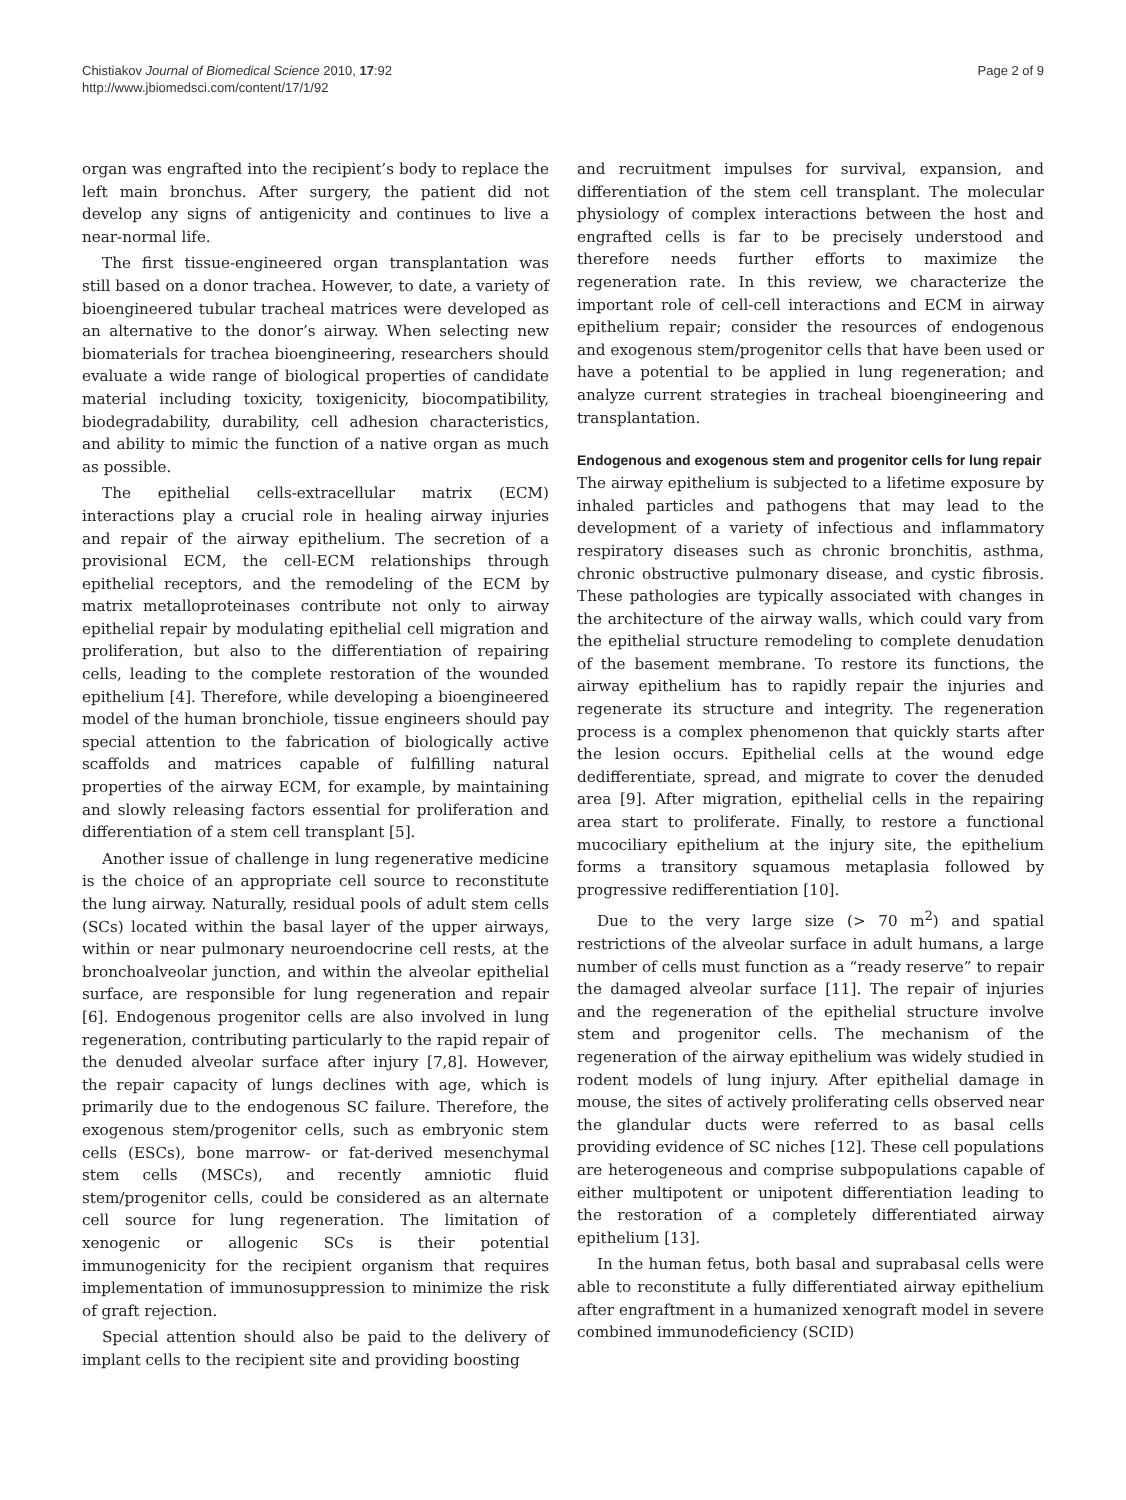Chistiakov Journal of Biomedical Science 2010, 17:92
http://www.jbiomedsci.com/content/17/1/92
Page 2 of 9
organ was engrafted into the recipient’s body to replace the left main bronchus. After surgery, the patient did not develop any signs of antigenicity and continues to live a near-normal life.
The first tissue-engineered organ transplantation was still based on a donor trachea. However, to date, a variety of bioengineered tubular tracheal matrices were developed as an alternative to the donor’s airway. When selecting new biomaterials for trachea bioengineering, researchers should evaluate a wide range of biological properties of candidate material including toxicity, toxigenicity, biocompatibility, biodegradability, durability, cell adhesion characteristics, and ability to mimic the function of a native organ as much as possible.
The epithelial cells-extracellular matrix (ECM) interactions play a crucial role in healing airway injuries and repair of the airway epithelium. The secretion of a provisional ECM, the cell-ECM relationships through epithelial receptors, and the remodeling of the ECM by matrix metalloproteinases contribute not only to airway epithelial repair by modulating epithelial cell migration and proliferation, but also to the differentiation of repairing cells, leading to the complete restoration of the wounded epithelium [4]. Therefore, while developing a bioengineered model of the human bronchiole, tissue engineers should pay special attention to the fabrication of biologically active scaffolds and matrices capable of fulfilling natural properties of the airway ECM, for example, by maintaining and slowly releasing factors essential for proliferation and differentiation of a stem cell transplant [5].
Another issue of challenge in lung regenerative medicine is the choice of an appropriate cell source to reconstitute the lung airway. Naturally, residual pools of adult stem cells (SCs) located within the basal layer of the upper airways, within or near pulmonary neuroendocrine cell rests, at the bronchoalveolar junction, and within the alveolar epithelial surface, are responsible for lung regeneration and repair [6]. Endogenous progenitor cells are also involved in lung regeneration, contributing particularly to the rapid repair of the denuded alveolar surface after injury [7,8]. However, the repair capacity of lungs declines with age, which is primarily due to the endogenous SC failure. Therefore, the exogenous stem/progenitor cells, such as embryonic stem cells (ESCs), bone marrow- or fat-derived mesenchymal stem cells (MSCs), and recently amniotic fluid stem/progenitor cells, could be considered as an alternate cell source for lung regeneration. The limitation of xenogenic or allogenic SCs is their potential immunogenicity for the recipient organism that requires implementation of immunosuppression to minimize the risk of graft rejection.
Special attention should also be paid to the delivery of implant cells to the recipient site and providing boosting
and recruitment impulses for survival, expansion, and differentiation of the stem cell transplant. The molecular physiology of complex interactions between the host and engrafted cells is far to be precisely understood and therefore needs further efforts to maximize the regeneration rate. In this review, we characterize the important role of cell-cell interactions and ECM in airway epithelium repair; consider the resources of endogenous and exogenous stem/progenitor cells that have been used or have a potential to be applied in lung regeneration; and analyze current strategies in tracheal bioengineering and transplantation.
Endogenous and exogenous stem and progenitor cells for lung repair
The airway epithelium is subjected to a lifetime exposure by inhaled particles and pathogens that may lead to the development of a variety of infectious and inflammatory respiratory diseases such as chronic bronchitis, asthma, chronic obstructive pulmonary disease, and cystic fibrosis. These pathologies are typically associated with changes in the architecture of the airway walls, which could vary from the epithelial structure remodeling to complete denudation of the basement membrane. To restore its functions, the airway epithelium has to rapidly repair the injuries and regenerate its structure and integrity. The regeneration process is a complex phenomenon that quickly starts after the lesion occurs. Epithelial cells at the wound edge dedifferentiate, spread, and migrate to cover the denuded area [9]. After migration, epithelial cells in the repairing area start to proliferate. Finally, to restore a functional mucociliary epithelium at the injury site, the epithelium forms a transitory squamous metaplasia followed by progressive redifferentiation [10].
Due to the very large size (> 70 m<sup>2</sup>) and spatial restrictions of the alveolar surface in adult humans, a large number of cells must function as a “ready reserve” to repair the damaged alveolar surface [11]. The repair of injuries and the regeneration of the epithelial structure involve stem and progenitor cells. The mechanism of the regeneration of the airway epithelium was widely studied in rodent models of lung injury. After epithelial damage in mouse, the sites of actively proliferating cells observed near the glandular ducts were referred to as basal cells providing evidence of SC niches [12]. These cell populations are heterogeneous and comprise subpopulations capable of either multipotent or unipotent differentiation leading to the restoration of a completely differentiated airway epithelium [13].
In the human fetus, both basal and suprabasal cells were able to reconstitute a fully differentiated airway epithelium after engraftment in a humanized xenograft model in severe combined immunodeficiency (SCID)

■ ■ ■ ■ ■ ■ ■

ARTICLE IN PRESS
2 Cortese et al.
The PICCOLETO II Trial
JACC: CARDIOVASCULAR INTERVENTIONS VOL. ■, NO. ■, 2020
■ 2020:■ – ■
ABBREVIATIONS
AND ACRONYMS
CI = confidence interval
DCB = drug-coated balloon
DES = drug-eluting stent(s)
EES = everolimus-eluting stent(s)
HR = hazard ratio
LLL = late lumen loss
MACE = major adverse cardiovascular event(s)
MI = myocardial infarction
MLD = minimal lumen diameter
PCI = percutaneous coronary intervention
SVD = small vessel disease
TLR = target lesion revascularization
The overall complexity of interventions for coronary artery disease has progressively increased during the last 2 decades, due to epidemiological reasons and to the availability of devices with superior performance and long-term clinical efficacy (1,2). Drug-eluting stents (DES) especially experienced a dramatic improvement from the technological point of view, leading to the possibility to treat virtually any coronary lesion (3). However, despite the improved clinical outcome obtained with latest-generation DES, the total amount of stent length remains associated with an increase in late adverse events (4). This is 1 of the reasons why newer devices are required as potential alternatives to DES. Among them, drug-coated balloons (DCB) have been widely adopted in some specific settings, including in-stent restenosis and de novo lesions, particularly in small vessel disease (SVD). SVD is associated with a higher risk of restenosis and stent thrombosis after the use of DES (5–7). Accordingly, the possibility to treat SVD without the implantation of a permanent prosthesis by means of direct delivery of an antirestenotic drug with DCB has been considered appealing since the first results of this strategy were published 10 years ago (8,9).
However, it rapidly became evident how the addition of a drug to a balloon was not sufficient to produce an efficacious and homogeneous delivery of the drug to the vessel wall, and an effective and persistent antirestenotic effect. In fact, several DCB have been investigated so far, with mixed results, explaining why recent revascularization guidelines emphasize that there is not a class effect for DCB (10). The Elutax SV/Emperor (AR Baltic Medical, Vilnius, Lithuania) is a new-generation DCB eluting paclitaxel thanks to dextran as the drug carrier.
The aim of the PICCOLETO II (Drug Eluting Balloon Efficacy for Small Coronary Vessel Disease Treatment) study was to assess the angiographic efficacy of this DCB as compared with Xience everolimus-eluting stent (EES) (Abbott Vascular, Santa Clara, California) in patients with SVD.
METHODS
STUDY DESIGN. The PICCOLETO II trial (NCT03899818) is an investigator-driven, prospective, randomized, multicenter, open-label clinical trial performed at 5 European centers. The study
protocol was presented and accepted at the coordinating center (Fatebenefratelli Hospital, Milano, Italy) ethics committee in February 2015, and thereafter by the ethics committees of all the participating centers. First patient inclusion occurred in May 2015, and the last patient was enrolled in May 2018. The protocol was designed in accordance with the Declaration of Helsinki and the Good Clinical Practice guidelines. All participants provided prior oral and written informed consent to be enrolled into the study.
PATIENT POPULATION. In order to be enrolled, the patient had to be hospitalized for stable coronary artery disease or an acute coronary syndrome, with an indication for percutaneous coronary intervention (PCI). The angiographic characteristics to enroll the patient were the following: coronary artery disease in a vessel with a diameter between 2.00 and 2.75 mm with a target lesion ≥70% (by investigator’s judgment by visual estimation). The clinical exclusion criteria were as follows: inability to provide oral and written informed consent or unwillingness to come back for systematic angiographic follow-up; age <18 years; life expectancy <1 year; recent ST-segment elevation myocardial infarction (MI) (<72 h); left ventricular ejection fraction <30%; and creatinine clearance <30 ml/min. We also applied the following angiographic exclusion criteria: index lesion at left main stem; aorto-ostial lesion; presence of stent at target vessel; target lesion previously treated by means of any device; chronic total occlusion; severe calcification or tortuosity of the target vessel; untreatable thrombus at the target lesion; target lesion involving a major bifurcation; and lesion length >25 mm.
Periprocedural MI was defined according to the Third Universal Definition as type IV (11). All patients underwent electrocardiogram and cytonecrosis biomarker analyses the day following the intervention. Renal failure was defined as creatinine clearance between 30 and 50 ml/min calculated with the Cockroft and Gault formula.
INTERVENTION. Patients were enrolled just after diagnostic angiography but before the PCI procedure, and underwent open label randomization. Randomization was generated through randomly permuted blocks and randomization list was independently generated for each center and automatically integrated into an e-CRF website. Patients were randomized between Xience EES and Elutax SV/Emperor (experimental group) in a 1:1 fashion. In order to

■ ■ ■ ■ ■ ■ ■

TASK DESCRIPTION: Give back exactly the lines above from the one with "Chistiakov Journal of" through the one with "The first tissue-engineered", both included. Pictures don't belong in the copy.

RESULT FOR THIS TASK:
Chistiakov Journal of Biomedical Science 2010, 17:92
http://www.jbiomedsci.com/content/17/1/92
Page 2 of 9
organ was engrafted into the recipient’s body to replace the left main bronchus. After surgery, the patient did not develop any signs of antigenicity and continues to live a near-normal life.
The first tissue-engineered organ transplantation was still based on a donor trachea. However, to date, a variety of bioengineered tubular tracheal matrices were developed as an alternative to the donor’s airway. When selecting new biomaterials for trachea bioengineering, researchers should evaluate a wide range of biological properties of candidate material including toxicity, toxigenicity, biocompatibility, biodegradability, durability, cell adhesion characteristics, and ability to mimic the function of a native organ as much as possible.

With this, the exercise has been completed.